Job:
Copy the data below word for word, leaving out the pictures.

══════

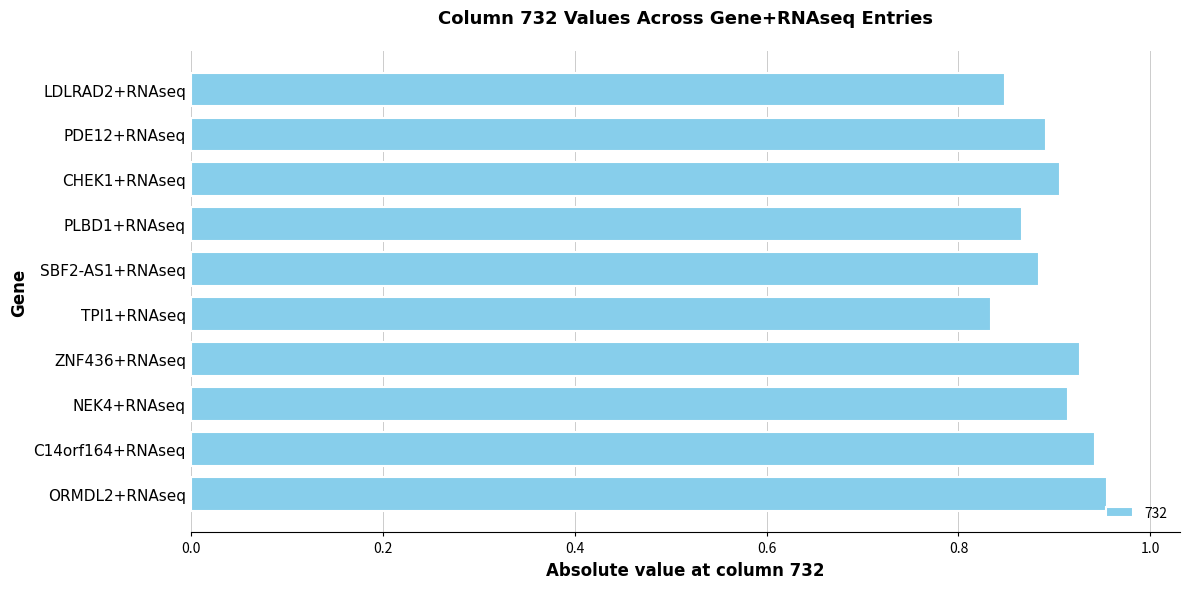

The chart shows a value of 0.4 at ZNF436+RNAseq. True or false?

False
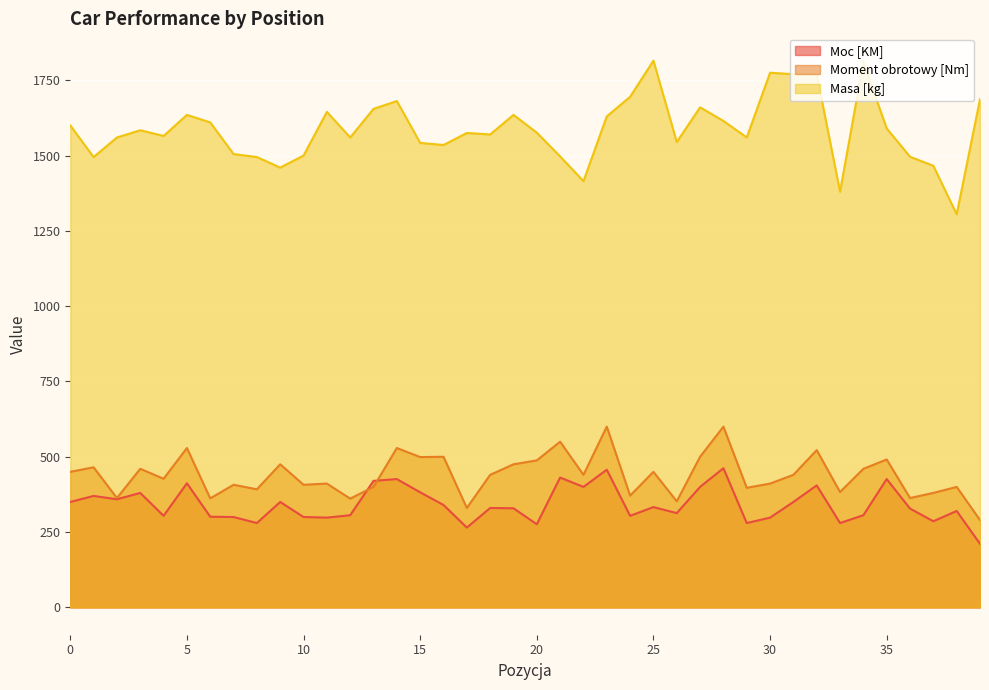

Which category has the highest value in the Moment obrotowy [Nm] series?

23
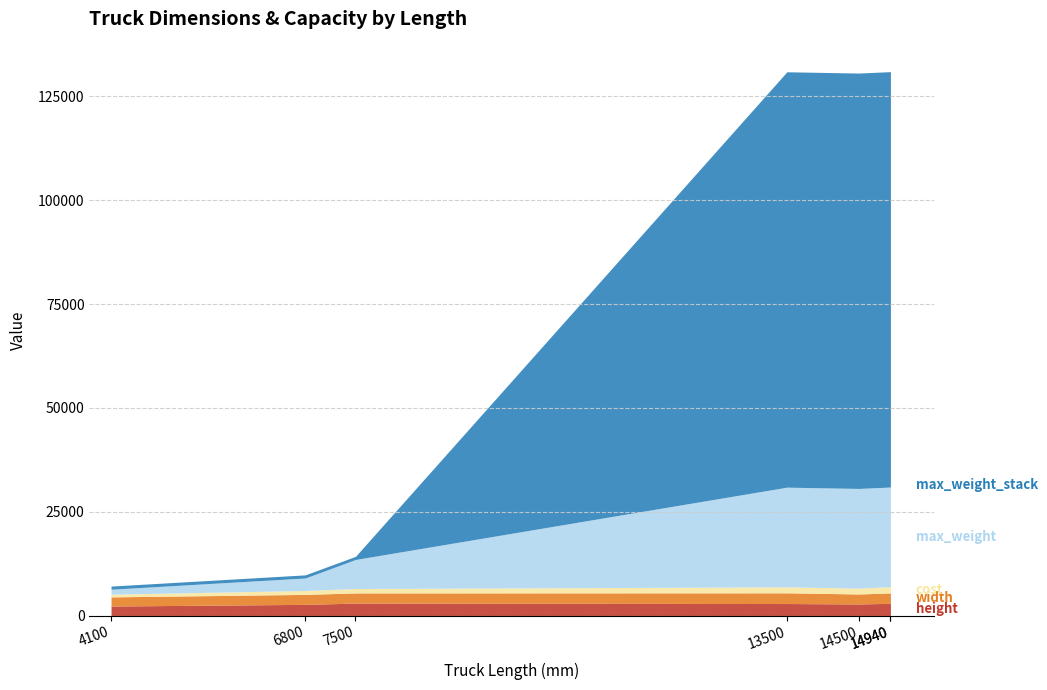

What is the minimum value for cost?

650.9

══════

Task output:
The chart shows a value of 0.4 at ZNF436+RNAseq. True or false?

False

Which category has the highest value in the Moment obrotowy [Nm] series?

23

What is the minimum value for cost?

650.9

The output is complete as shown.